— START Data for this task —

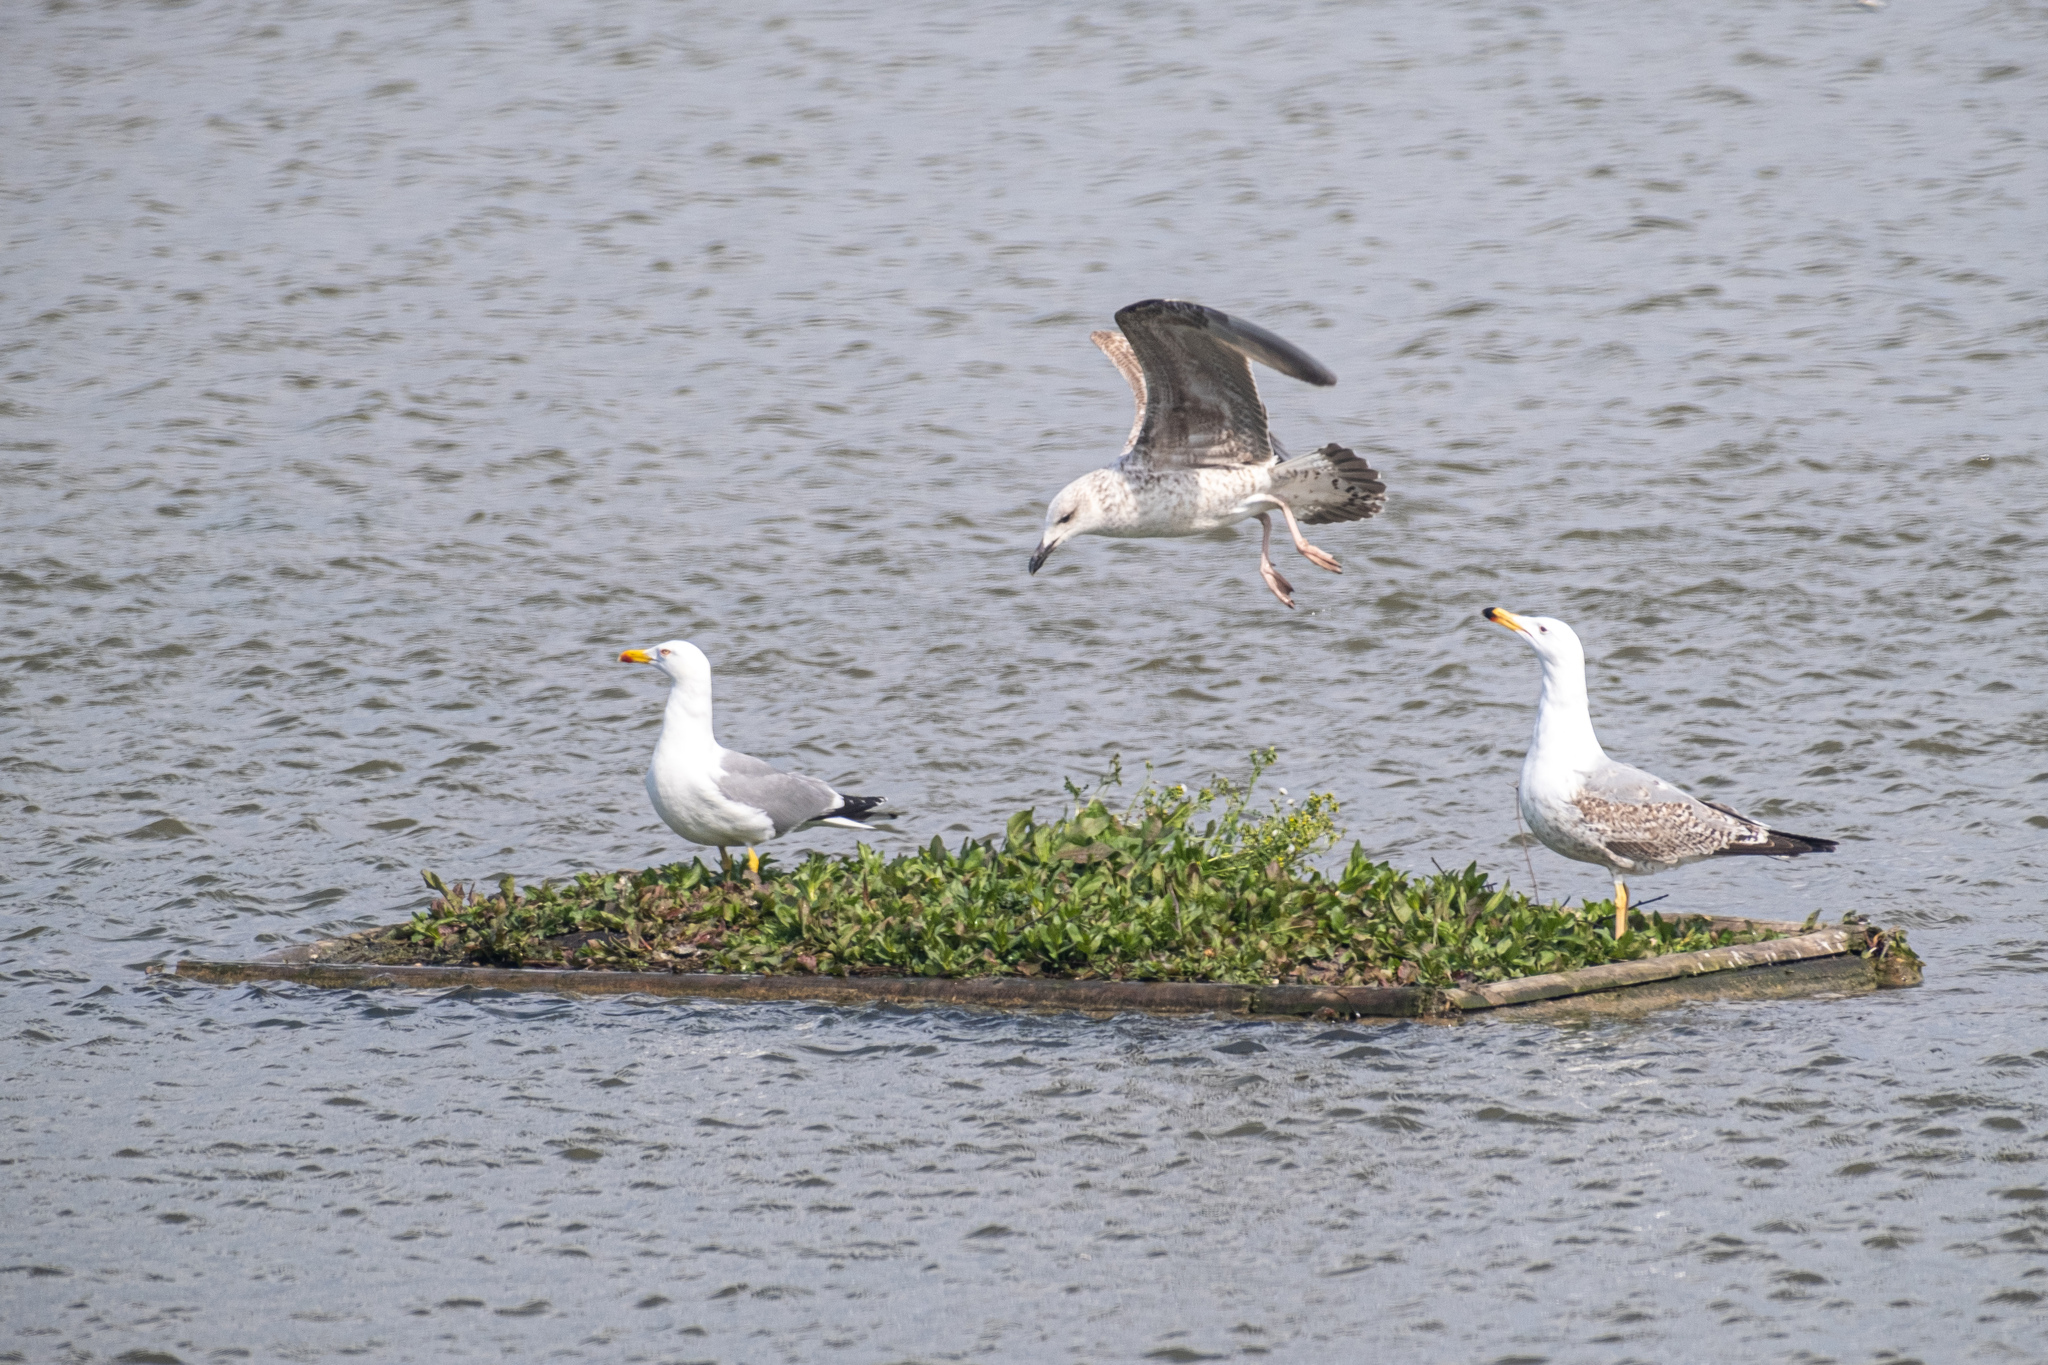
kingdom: Animalia
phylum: Chordata
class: Aves
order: Charadriiformes
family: Laridae
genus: Larus
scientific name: Larus michahellis
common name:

— END Data for this task —

→ Given instruction: Output the text lines from all the rows above as one JSON list of strings, one string per line, with blank lines omitted. Leave the pictures out.

→ Result:
[
  "kingdom: Animalia",
  "phylum: Chordata",
  "class: Aves",
  "order: Charadriiformes",
  "family: Laridae",
  "genus: Larus",
  "scientific name: Larus michahellis",
  "common name:"
]